The medical records of patients undergoing open mesenteric bypass between January 2001 and December 2017 for mesenteric ischemia were reviewed. Patients who underwent mesenteric thromboembolectomy, retrograde stenting, or bypass for aneurysmal disease were excluded. Patient demographics, operative details and follow-up data were recorded. Antegrade bypasses were constructed using a Dacron bifurcated graft. The supra-celiac aorta was exposed and the Dacron graft limbs were tunneled to the celiac and/or superior mesenteric artery (SMA). The DORR was constructed by anastomosing a vein graft to an iliac artery. The vein was tunneled through the base of the small bowel mesentery to create a direct course to the SMA. When revascularization to both the SMA and celiac vessels was indicated, the vein was anastomosed to the SMA in a side-to-side fashion with the distal vein tunneled through the mesocolon and anastomosed end-to-side to the hepatic artery. Statistical analysis was done using Student's t-test, Man-Whittney U test, Fisher's exact test and log-rank test with a p ≤ 0.05 considered significant.

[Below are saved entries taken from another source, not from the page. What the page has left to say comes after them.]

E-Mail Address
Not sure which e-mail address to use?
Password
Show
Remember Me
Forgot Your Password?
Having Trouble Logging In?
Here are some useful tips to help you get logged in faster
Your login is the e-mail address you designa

Forty-one patients underwent open mesenteric bypass: 16 antegrade; 25 retrograde. Patient age, gender and BMI were similar. Indication for operation was acute ischemia in a greater portion of patients undergoing retrograde bypass (p=0.025). For antegrade bypasses, Dacron was used in 15 and saphenous vein in 1. The DORR bypass originated from an iliac artery (21), limb of an aorto-femoral graft (2), or infrarenal aorta (2). All DORR were constructed using vein (19 femoral vein, 6 greater saphenous vein). In DORR configurations, the bypass was created to only the SMA in 23 cases (92%). By comparison, in antegrade bypasses, the bypass was constructed to both the SMA and celiac arteries in all but one case (p<0.00001). Median operative time was significantly shorter for DORR compared to antegrade bypass (282 vs. 375 min., p<0.05). Blood loss, need for second look laparotomy, morbidity, mortality, LOS and discharge disposition were similar between groups. There was a shift in favor of the DORR technique in the second half of the study [4/15 (27%) DORR from 2001-2009 vs. 21/26 (81%) DORR from 2010-2017]. In survivors, 57% of the antegrade cohort and 74% of the DORR cohort had documented follow-up (average 47.5±59.9 months and 28.8±31.3 months, respectively). No difference was noted in survival between groups. All grafts in both cohorts were patent at follow-up CONCLUSIONS: Direct tunneling of the graft under the mesentery with the DORR technique avoids concern for kinking and has shorter operative time despite the need for vein harvest. No differences were noted in long-term survival between patient groups. The use of a venous conduit makes DORR adaptable for both chronic and acute mesenteric ischemia. These factors have resulted in the DORR technique to be our preferred method for open mesenteric revascularization.